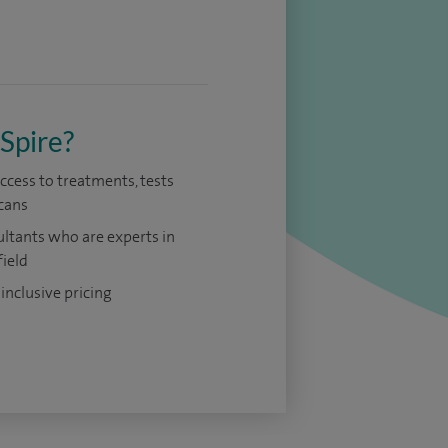
Spire?
access to treatments, tests
cans
ltants who are experts in
field
 inclusive pricing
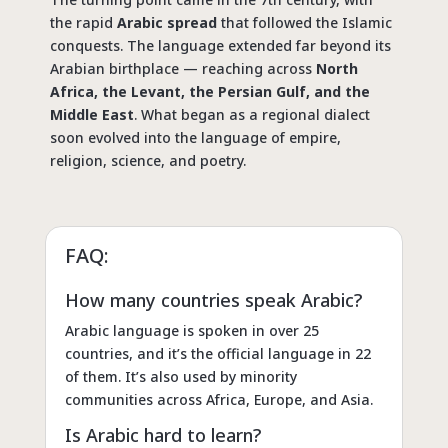
the rapid
Arabic spread
that followed the Islamic
conquests. The language extended far beyond its
Arabian birthplace — reaching across
North
Africa, the Levant, the Persian Gulf, and the
Middle East
. What began as a regional dialect
soon evolved into the language of empire,
religion, science, and poetry.
FAQ:
How many countries speak Arabic?
Arabic language is spoken in over 25
countries, and it’s the official language in 22
of them. It’s also used by minority
communities across Africa, Europe, and Asia.
Is Arabic hard to learn?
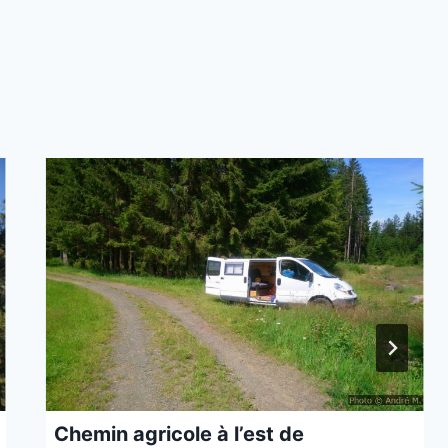
Chemin agricole à l’est de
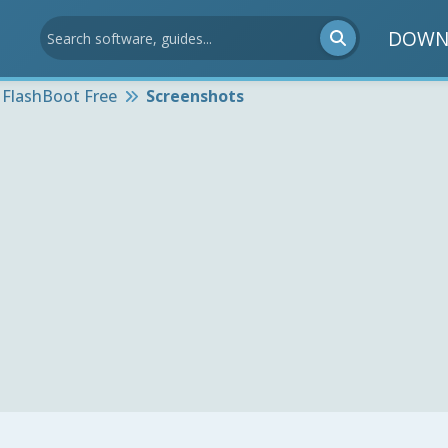
DOWN
FlashBoot Free
Screenshots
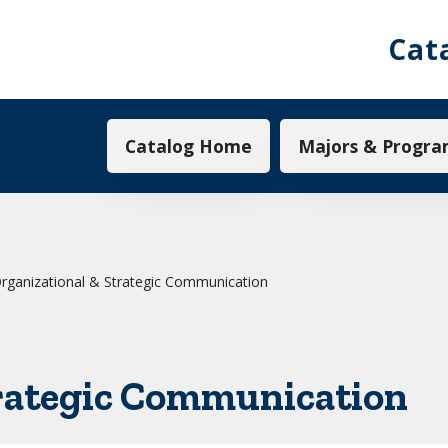
Cat
Main navigation
Catalog Home
Majors & Progra
rganizational & Strategic Communication
trategic Communication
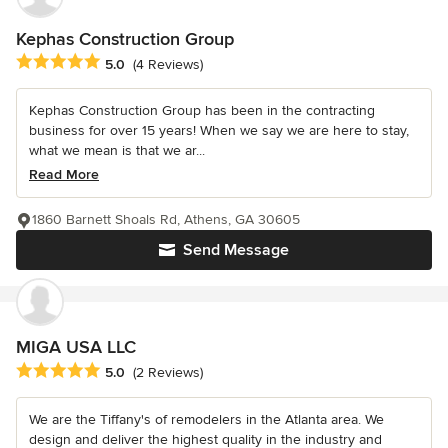
Kephas Construction Group
Average rating: 5 out of 5 stars
5.0
(4 Reviews)
Kephas Construction Group has been in the contracting
business for over 15 years! When we say we are here to stay,
what we mean is that we ar...
Read More
1860 Barnett Shoals Rd, Athens, GA 30605
Send Message
MIGA USA LLC
Average rating: 5 out of 5 stars
5.0
(2 Reviews)
We are the Tiffany's of remodelers in the Atlanta area. We
design and deliver the highest quality in the industry and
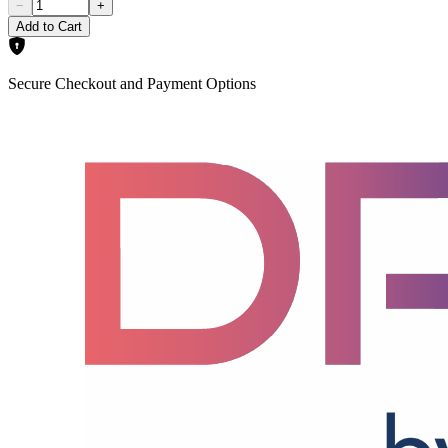
−
+
Add to Cart
Secure Checkout and Payment Options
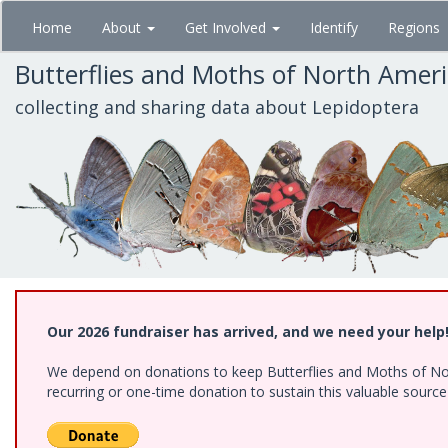
Skip
Home
About
Get Involved
Identify
Regions
to
main
Butterflies and Moths of North Amer
content
collecting and sharing data about Lepidoptera
Our 2026 fundraiser has arrived, and we need your help
We depend on donations to keep Butterflies and Moths of Nort
recurring or one-time donation to sustain this valuable sourc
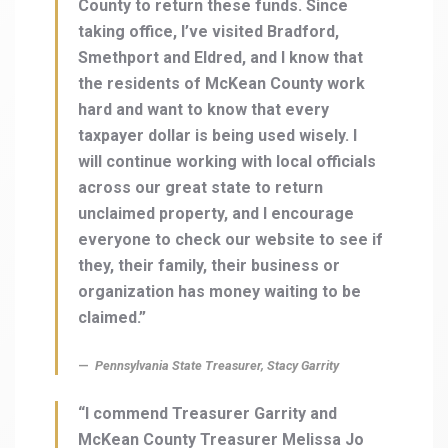
County to return these funds. Since
taking office, I’ve visited Bradford,
Smethport and Eldred, and I know that
the residents of McKean County work
hard and want to know that every
taxpayer dollar is being used wisely. I
will continue working with local officials
across our great state to return
unclaimed property, and I encourage
everyone to check our website to see if
they, their family, their business or
organization has money waiting to be
claimed.”
Pennsylvania State Treasurer, Stacy Garrity
“I commend Treasurer Garrity and
McKean County Treasurer Melissa Jo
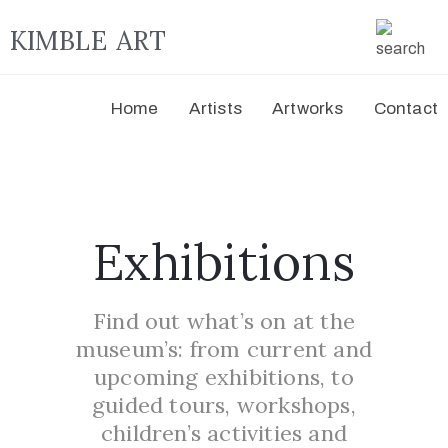
KIMBLE ART
Home
Artists
Artworks
Contact
Exhibitions
Find out what’s on at the
museum’s: from current and
upcoming exhibitions, to
guided tours, workshops,
children’s activities and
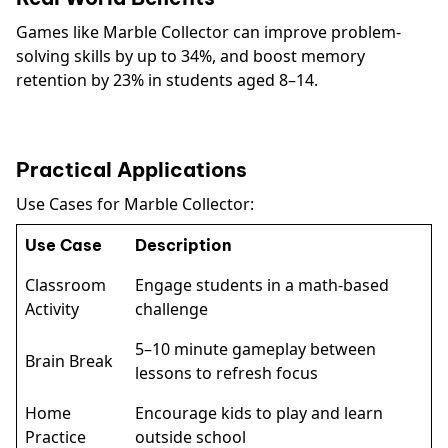
Games like Marble Collector can improve problem-
solving skills by up to 34%, and boost memory
retention by 23% in students aged 8–14.
Practical Applications
Use Cases for Marble Collector:
Use Case
Description
Classroom
Engage students in a math-based
Activity
challenge
5–10 minute gameplay between
Brain Break
lessons to refresh focus
Home
Encourage kids to play and learn
Practice
outside school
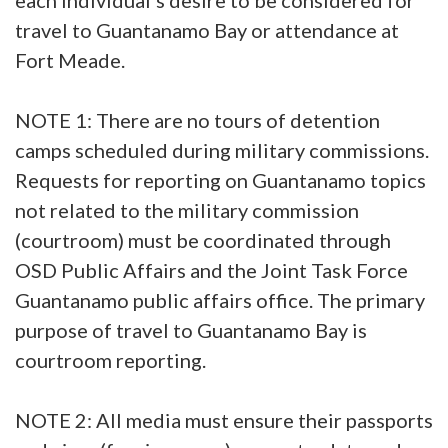
travel to Guantanamo Bay or attendance at
Fort Meade.
NOTE 1: There are no tours of detention
camps scheduled during military commissions.
Requests for reporting on Guantanamo topics
not related to the military commission
(courtroom) must be coordinated through
OSD Public Affairs and the Joint Task Force
Guantanamo public affairs office. The primary
purpose of travel to Guantanamo Bay is
courtroom reporting.
NOTE 2: All media must ensure their passports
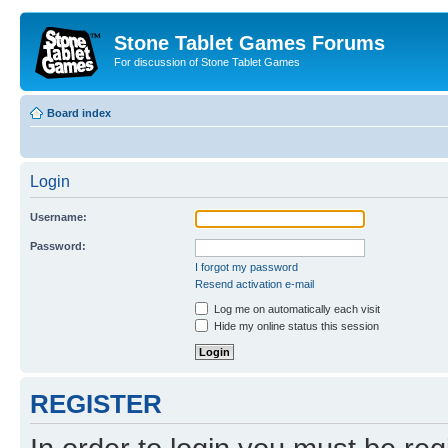
Stone Tablet Games Forums
For discussion of Stone Tablet Games
Board index
Login
Username:
Password:
I forgot my password
Resend activation e-mail
Log me on automatically each visit
Hide my online status this session
REGISTER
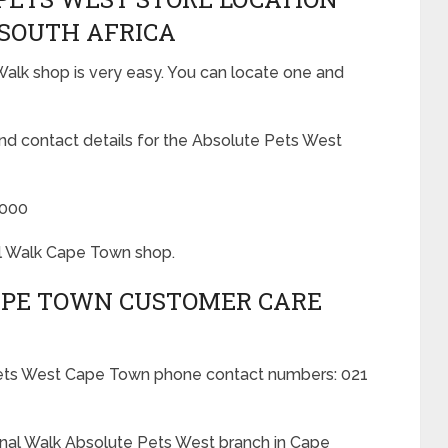
 SOUTH AFRICA
alk shop is very easy. You can locate one and
and contact details for the Absolute Pets West
8000
al Walk Cape Town shop.
APE TOWN CUSTOMER CARE
 Pets West Cape Town phone contact numbers: 021
anal Walk Absolute Pets West branch in Cape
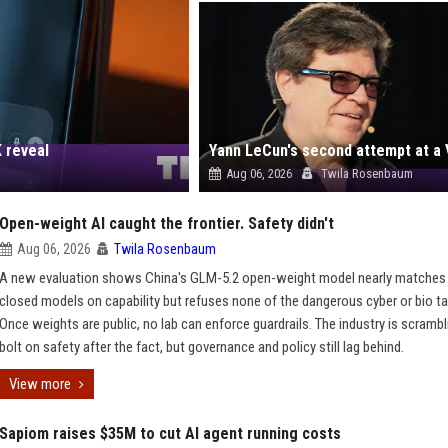
 reveal
Aug 06, 2026
Twila Rosenbaum
Open-weight AI caught the frontier. Safety didn't
Aug 06, 2026
Twila Rosenbaum
A new evaluation shows China's GLM-5.2 open-weight model nearly matches
closed models on capability but refuses none of the dangerous cyber or bio t
Once weights are public, no lab can enforce guardrails. The industry is scrambl
bolt on safety after the fact, but governance and policy still lag behind.
View more
Sapiom raises $35M to cut AI agent running costs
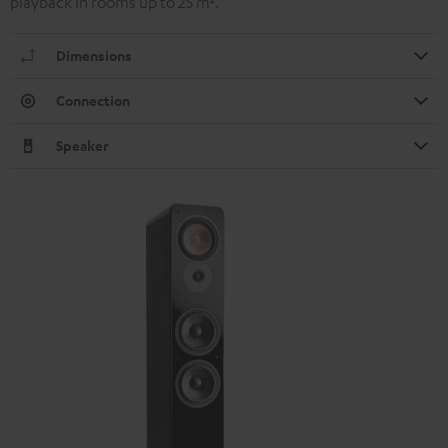
playback in rooms up to 25 m².
Dimensions
Connection
Speaker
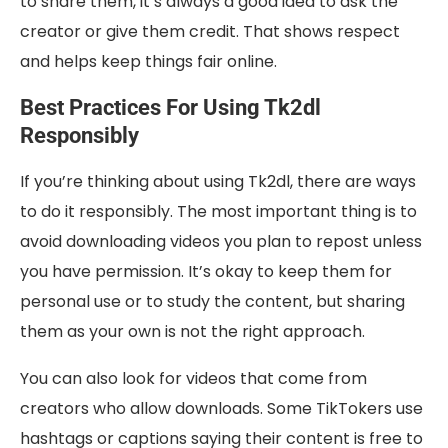
to share them, it’s always a good idea to ask the
creator or give them credit. That shows respect
and helps keep things fair online.
Best Practices For Using Tk2dl
Responsibly
If you’re thinking about using Tk2dl, there are ways
to do it responsibly. The most important thing is to
avoid downloading videos you plan to repost unless
you have permission. It’s okay to keep them for
personal use or to study the content, but sharing
them as your own is not the right approach.
You can also look for videos that come from
creators who allow downloads. Some TikTokers use
hashtags or captions saying their content is free to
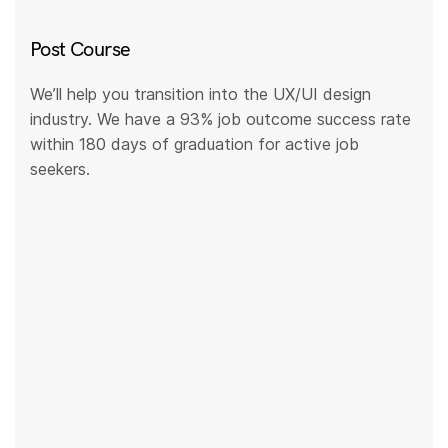
Post Course
We’ll help you transition into the UX/UI design
industry. We have a 93% job outcome success rate
within 180 days of graduation for active job
seekers.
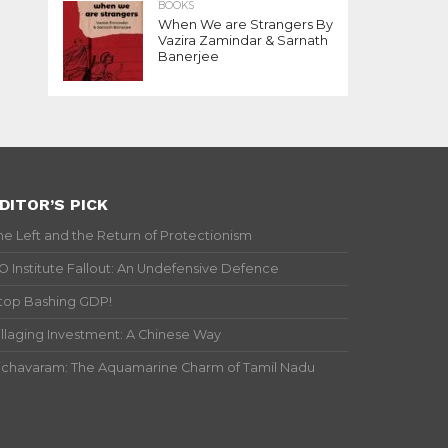
BOOKS
When We are Strangers By
Vazira Zamindar & Sarnath
Banerjee
DITOR’S PICK
he Left and the Return of Protectionism
IO Institute Fallout: An Undefensive Defence
top Bashing GDP!
illaging Investment: A Chinese Way
ichavaram: The Aquamarine Charm of Tamil Nadu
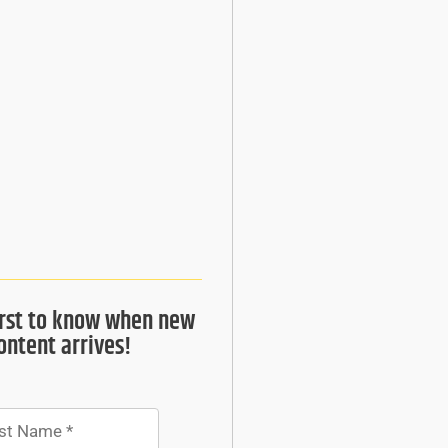
irst to know when new
ontent arrives!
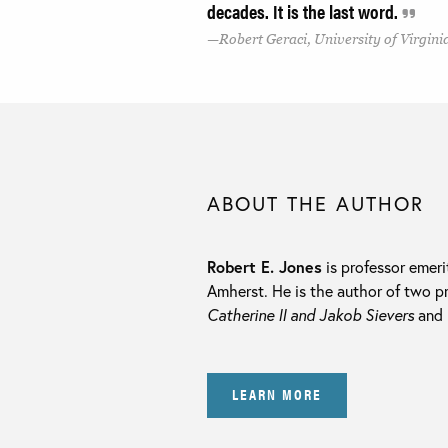
decades. It is the last word.
Robert Geraci, University of Virgini
ABOUT THE AUTHOR
Robert E. Jones
is professor emeri
Amherst. He is the author of two p
Catherine II and Jakob Sievers
and
LEARN MORE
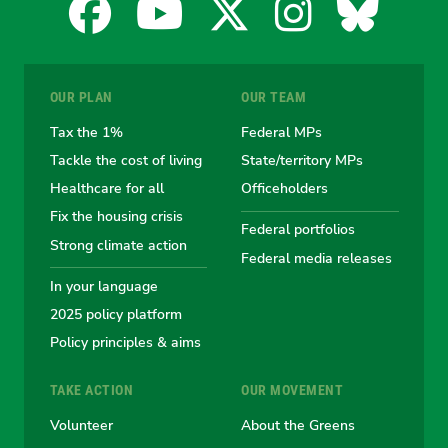
Facebook
YouTube
X
Instagra
Blues
for
for
for
for
for
OUR PLAN
OUR TEAM
the
the
the
the
the
Tax the 1%
Federal MPs
Tackle the cost of living
State/territory MPs
Australian
Australian
Australian
Australi
Austr
Healthcare for all
Officeholders
Fix the housing crisis
Greens
Greens
Greens
Greens
Green
Federal portfolios
Strong climate action
Federal media releases
In your language
2025 policy platform
Policy principles & aims
TAKE ACTION
OUR MOVEMENT
Volunteer
About the Greens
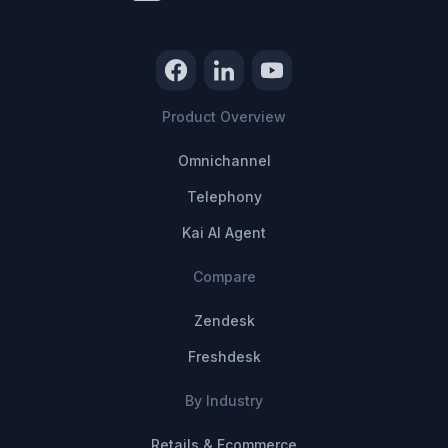
Product Overview
Omnichannel
Telephony
Kai AI Agent
Compare
Zendesk
Freshdesk
By Industry
Retails & Ecommerce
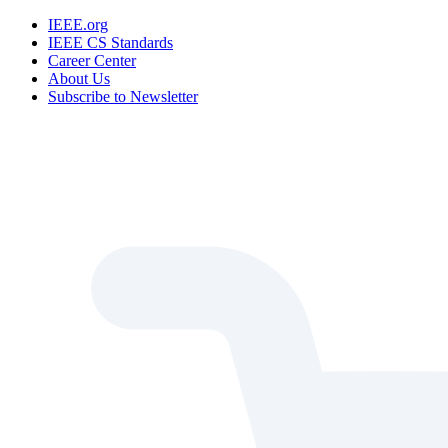
IEEE.org
IEEE CS Standards
Career Center
About Us
Subscribe to Newsletter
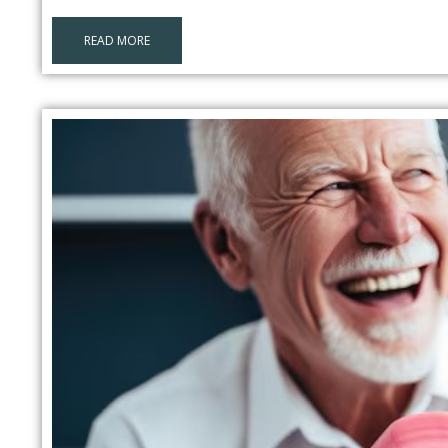
READ MORE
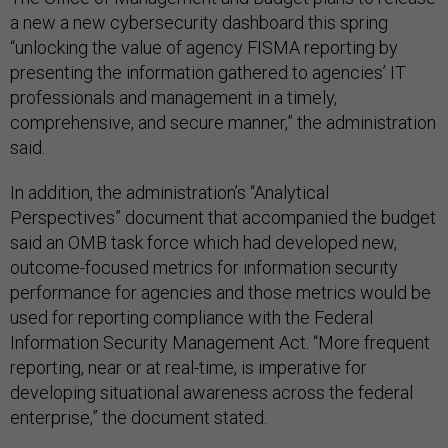
a new a new cybersecurity dashboard this spring
“unlocking the value of agen­cy FISMA reporting by
presenting the information gathered to agencies’ IT
professionals and manage­ment in a timely,
comprehensive, and secure manner,” the administration
said.
In addition, the administration’s “Analytical
Perspectives” document that accompanied the budget
said an OMB task force which had devel­oped new,
outcome-focused metrics for information security
performance for agencies and those metrics would be
used for reporting compliance with the Federal
Information Security Management Act. “More frequent
reporting, near or at real-time, is imperative for
developing situational awareness across the federal
enterprise,” the document stated.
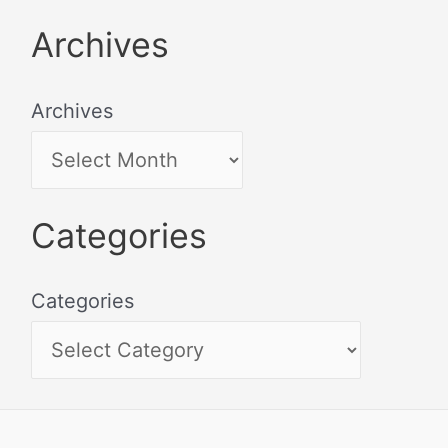
Archives
Archives
Categories
Categories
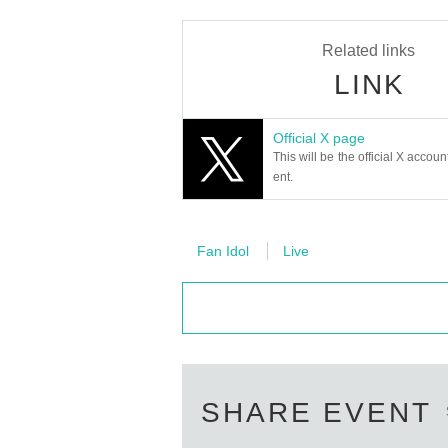
Related links
LINK
Official X page
This will be the official X accoun
ent.
Fan Idol
Live
SHARE EVENT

- - - - - - -

▶ _Task goal_
Can you copy the text of every row above, word for word, leaving the pictures out of your answer?

▶ _Written solution_
Spire?
access to treatments, tests
cans
ltants who are experts in
field
 inclusive pricing
the rapid
Arabic spread
that followed the Islamic
conquests. The language extended far beyond its
Arabian birthplace — reaching across
North
Africa, the Levant, the Persian Gulf, and the
Middle East
. What began as a regional dialect
soon evolved into the language of empire,
religion, science, and poetry.
FAQ:
How many countries speak Arabic?
Arabic language is spoken in over 25
countries, and it’s the official language in 22
of them. It’s also used by minority
communities across Africa, Europe, and Asia.
Is Arabic hard to learn?
Chemin agricole à l’est de
DOWN
FlashBoot Free
Screenshots
Cat
Main navigation
Catalog Home
Majors & Progra
rganizational & Strategic Communication
trategic Communication
Kephas Construction Group
Average rating: 5 out of 5 stars
5.0
(4 Reviews)
Kephas Construction Group has been in the contracting
business for over 15 years! When we say we are here to stay,
what we mean is that we ar...
Read More
1860 Barnett Shoals Rd, Athens, GA 30605
Send Message
MIGA USA LLC
Average rating: 5 out of 5 stars
5.0
(2 Reviews)
We are the Tiffany's of remodelers in the Atlanta area. We
design and deliver the highest quality in the industry and
−
+
Add to Cart
Secure Checkout and Payment Options
Skip
Home
About
Get Involved
Identify
Regions
to
main
Butterflies and Moths of North Amer
content
collecting and sharing data about Lepidoptera
Our 2026 fundraiser has arrived, and we need your help
We depend on donations to keep Butterflies and Moths of Nort
recurring or one-time donation to sustain this valuable sourc
County to return these funds. Since
taking office, I’ve visited Bradford,
Smethport and Eldred, and I know that
the residents of McKean County work
hard and want to know that every
taxpayer dollar is being used wisely. I
will continue working with local officials
across our great state to return
unclaimed property, and I encourage
everyone to check our website to see if
they, their family, their business or
organization has money waiting to be
claimed.”
Pennsylvania State Treasurer, Stacy Garrity
“I commend Treasurer Garrity and
McKean County Treasurer Melissa Jo
KIMBLE ART
Home
Artists
Artworks
Contact
Exhibitions
Find out what’s on at the
museum’s: from current and
upcoming exhibitions, to
guided tours, workshops,
children’s activities and
Games like Marble Collector can improve problem-
solving skills by up to 34%, and boost memory
retention by 23% in students aged 8–14.
Practical Applications
Use Cases for Marble Collector:
Use Case
Description
Classroom
Engage students in a math-based
Activity
challenge
5–10 minute gameplay between
Brain Break
lessons to refresh focus
Home
Encourage kids to play and learn
Practice
outside school
travel to Guantanamo Bay or attendance at
Fort Meade.
NOTE 1: There are no tours of detention
camps scheduled during military commissions.
Requests for reporting on Guantanamo topics
not related to the military commission
(courtroom) must be coordinated through
OSD Public Affairs and the Joint Task Force
Guantanamo public affairs office. The primary
purpose of travel to Guantanamo Bay is
courtroom reporting.
NOTE 2: All media must ensure their passports
Stone Tablet Games Forums
For discussion of Stone Tablet Games
Board index
Login
Username:
Password:
I forgot my password
Resend activation e-mail
Log me on automatically each visit
Hide my online status this session
REGISTER
 SOUTH AFRICA
alk shop is very easy. You can locate one and
and contact details for the Absolute Pets West
8000
al Walk Cape Town shop.
APE TOWN CUSTOMER CARE
 Pets West Cape Town phone contact numbers: 021
anal Walk Absolute Pets West branch in Cape
 reveal
Aug 06, 2026
Twila Rosenbaum
Open-weight AI caught the frontier. Safety didn't
Aug 06, 2026
Twila Rosenbaum
A new evaluation shows China's GLM-5.2 open-weight model nearly matches
closed models on capability but refuses none of the dangerous cyber or bio t
Once weights are public, no lab can enforce guardrails. The industry is scrambl
bolt on safety after the fact, but governance and policy still lag behind.
View more
Sapiom raises $35M to cut AI agent running costs
playback in rooms up to 25 m².
Dimensions
Connection
Speaker
to share them, it’s always a good idea to ask the
creator or give them credit. That shows respect
and helps keep things fair online.
Best Practices For Using Tk2dl
Responsibly
If you’re thinking about using Tk2dl, there are ways
to do it responsibly. The most important thing is to
avoid downloading videos you plan to repost unless
you have permission. It’s okay to keep them for
personal use or to study the content, but sharing
them as your own is not the right approach.
You can also look for videos that come from
creators who allow downloads. Some TikTokers use
hashtags or captions saying their content is free to
Post Course
We’ll help you transition into the UX/UI design
industry. We have a 93% job outcome success rate
within 180 days of graduation for active job
seekers.
BOOKS
When We are Strangers By
Vazira Zamindar & Sarnath
Banerjee
DITOR’S PICK
he Left and the Return of Protectionism
IO Institute Fallout: An Undefensive Defence
top Bashing GDP!
illaging Investment: A Chinese Way
ichavaram: The Aquamarine Charm of Tamil Nadu
irst to know when new
ontent arrives!
decades. It is the last word.
Robert Geraci, University of Virgini
ABOUT THE AUTHOR
Robert E. Jones
is professor emeri
Amherst. He is the author of two p
Catherine II and Jakob Sievers
and
LEARN MORE
Facebook
YouTube
X
Instagra
Blues
for
for
for
for
for
OUR PLAN
OUR TEAM
the
the
the
the
the
Tax the 1%
Federal MPs
Tackle the cost of living
State/territory MPs
Australian
Australian
Australian
Australi
Austr
Healthcare for all
Officeholders
Fix the housing crisis
Greens
Greens
Greens
Greens
Green
Federal portfolios
Strong climate action
Federal media releases
In your language
2025 policy platform
Policy principles & aims
TAKE ACTION
OUR MOVEMENT
Volunteer
About the Greens
Product Overview
Omnichannel
Telephony
Kai AI Agent
Compare
Zendesk
Freshdesk
By Industry
Retails & Ecommerce
IEEE.org
IEEE CS Standards
Career Center
About Us
Subscribe to Newsletter
READ MORE
a new a new cybersecurity dashboard this spring
“unlocking the value of agen­cy FISMA reporting by
presenting the information gathered to agencies’ IT
professionals and manage­ment in a timely,
comprehensive, and secure manner,” the administration
said.
In addition, the administration’s “Analytical
Perspectives” document that accompanied the budget
said an OMB task force which had devel­oped new,
outcome-focused metrics for information security
performance for agencies and those metrics would be
used for reporting compliance with the Federal
Information Security Management Act. “More frequent
reporting, near or at real-time, is imperative for
developing situational awareness across the federal
enterprise,” the document stated.
Archives
Archives
Categories
Categories
Related links
LINK
Official X page
This will be the official X accoun
ent.
Fan Idol
Live
SHARE EVENT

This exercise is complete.